__WRITTEN INSTRUCTION__
Rewrite all of the material with every "Transcribe" changed to "Write out" and everything else left as it is. Omit the pictures from your answer.

Data items
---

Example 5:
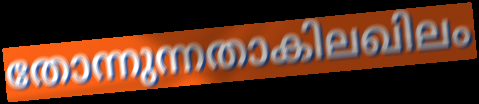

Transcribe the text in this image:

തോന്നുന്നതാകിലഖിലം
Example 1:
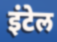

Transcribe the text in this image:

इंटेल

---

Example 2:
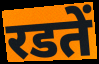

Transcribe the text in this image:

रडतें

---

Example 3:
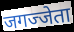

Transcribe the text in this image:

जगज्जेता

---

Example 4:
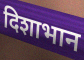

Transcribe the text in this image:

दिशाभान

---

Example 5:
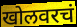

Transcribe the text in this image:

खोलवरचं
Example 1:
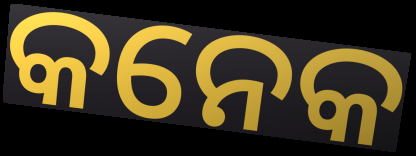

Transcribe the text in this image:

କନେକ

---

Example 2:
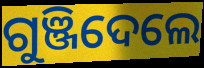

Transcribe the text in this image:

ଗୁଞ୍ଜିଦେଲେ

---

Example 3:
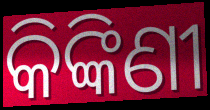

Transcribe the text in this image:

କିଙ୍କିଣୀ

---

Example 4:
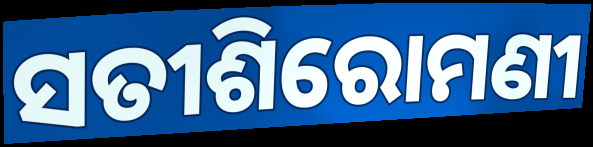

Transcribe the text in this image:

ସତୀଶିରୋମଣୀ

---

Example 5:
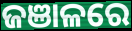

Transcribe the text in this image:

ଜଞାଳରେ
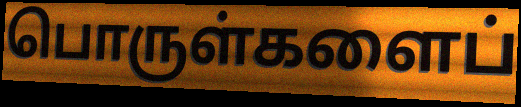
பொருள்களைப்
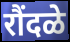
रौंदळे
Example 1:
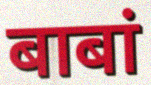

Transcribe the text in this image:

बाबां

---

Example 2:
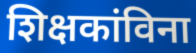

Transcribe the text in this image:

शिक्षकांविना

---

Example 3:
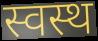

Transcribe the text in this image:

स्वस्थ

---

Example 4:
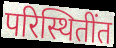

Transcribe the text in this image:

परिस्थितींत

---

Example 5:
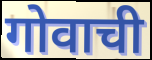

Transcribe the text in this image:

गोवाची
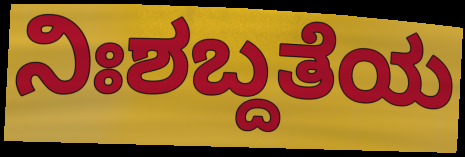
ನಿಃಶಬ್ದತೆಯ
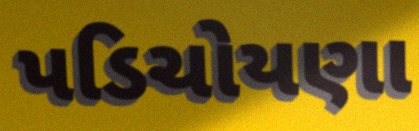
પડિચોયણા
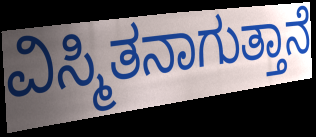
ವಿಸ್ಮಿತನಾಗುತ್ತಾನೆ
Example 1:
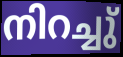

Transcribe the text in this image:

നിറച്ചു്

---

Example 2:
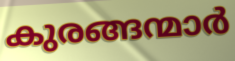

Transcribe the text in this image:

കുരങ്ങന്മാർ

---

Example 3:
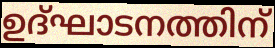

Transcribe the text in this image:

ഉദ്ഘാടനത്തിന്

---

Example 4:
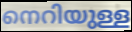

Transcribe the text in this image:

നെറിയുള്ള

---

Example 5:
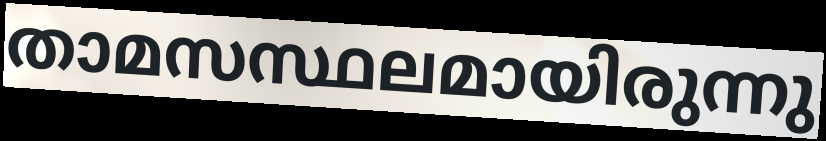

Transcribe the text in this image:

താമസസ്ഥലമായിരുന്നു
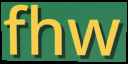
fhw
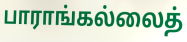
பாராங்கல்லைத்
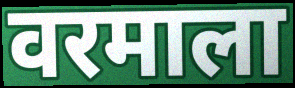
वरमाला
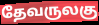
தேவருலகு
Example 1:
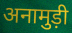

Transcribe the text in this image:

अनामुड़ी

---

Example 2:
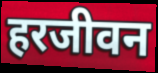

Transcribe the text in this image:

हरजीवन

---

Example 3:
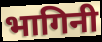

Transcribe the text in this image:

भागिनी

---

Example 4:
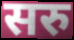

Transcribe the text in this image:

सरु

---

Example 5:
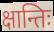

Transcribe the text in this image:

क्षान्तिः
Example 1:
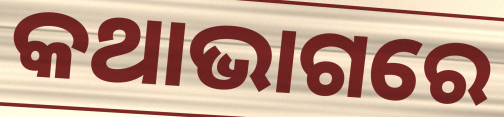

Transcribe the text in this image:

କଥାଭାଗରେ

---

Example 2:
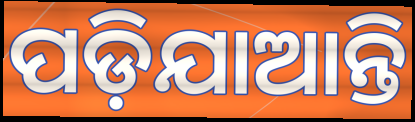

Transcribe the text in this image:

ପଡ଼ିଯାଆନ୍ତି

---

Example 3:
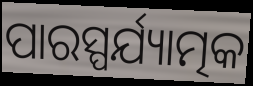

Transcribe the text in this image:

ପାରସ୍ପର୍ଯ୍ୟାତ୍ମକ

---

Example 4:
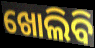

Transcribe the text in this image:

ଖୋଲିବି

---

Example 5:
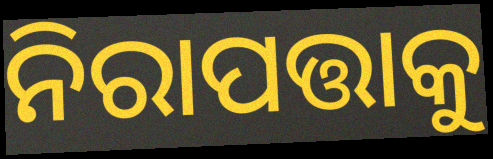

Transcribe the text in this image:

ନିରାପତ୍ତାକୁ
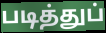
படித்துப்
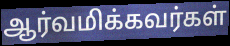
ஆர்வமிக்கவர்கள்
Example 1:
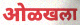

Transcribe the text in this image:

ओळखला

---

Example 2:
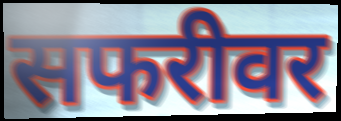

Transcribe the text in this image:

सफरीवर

__FINAL ANSWER__
---

Example 5:

Write out the text in this image:

തോന്നുന്നതാകിലഖിലം
Example 1:

Write out the text in this image:

इंटेल

---

Example 2:

Write out the text in this image:

रडतें

---

Example 3:

Write out the text in this image:

जगज्जेता

---

Example 4:

Write out the text in this image:

दिशाभान

---

Example 5:

Write out the text in this image:

खोलवरचं
Example 1:

Write out the text in this image:

କନେକ

---

Example 2:

Write out the text in this image:

ଗୁଞ୍ଜିଦେଲେ

---

Example 3:

Write out the text in this image:

କିଙ୍କିଣୀ

---

Example 4:

Write out the text in this image:

ସତୀଶିରୋମଣୀ

---

Example 5:

Write out the text in this image:

ଜଞାଳରେ
பொருள்களைப்
रौंदळे
Example 1:

Write out the text in this image:

बाबां

---

Example 2:

Write out the text in this image:

शिक्षकांविना

---

Example 3:

Write out the text in this image:

स्वस्थ

---

Example 4:

Write out the text in this image:

परिस्थितींत

---

Example 5:

Write out the text in this image:

गोवाची
ನಿಃಶಬ್ದತೆಯ
પડિચોયણા
ವಿಸ್ಮಿತನಾಗುತ್ತಾನೆ
Example 1:

Write out the text in this image:

നിറച്ചു്

---

Example 2:

Write out the text in this image:

കുരങ്ങന്മാർ

---

Example 3:

Write out the text in this image:

ഉദ്ഘാടനത്തിന്

---

Example 4:

Write out the text in this image:

നെറിയുള്ള

---

Example 5:

Write out the text in this image:

താമസസ്ഥലമായിരുന്നു
fhw
பாராங்கல்லைத்
वरमाला
தேவருலகு
Example 1:

Write out the text in this image:

अनामुड़ी

---

Example 2:

Write out the text in this image:

हरजीवन

---

Example 3:

Write out the text in this image:

भागिनी

---

Example 4:

Write out the text in this image:

सरु

---

Example 5:

Write out the text in this image:

क्षान्तिः
Example 1:

Write out the text in this image:

କଥାଭାଗରେ

---

Example 2:

Write out the text in this image:

ପଡ଼ିଯାଆନ୍ତି

---

Example 3:

Write out the text in this image:

ପାରସ୍ପର୍ଯ୍ୟାତ୍ମକ

---

Example 4:

Write out the text in this image:

ଖୋଲିବି

---

Example 5:

Write out the text in this image:

ନିରାପତ୍ତାକୁ
படித்துப்
ஆர்வமிக்கவர்கள்
Example 1:

Write out the text in this image:

ओळखला

---

Example 2:

Write out the text in this image:

सफरीवर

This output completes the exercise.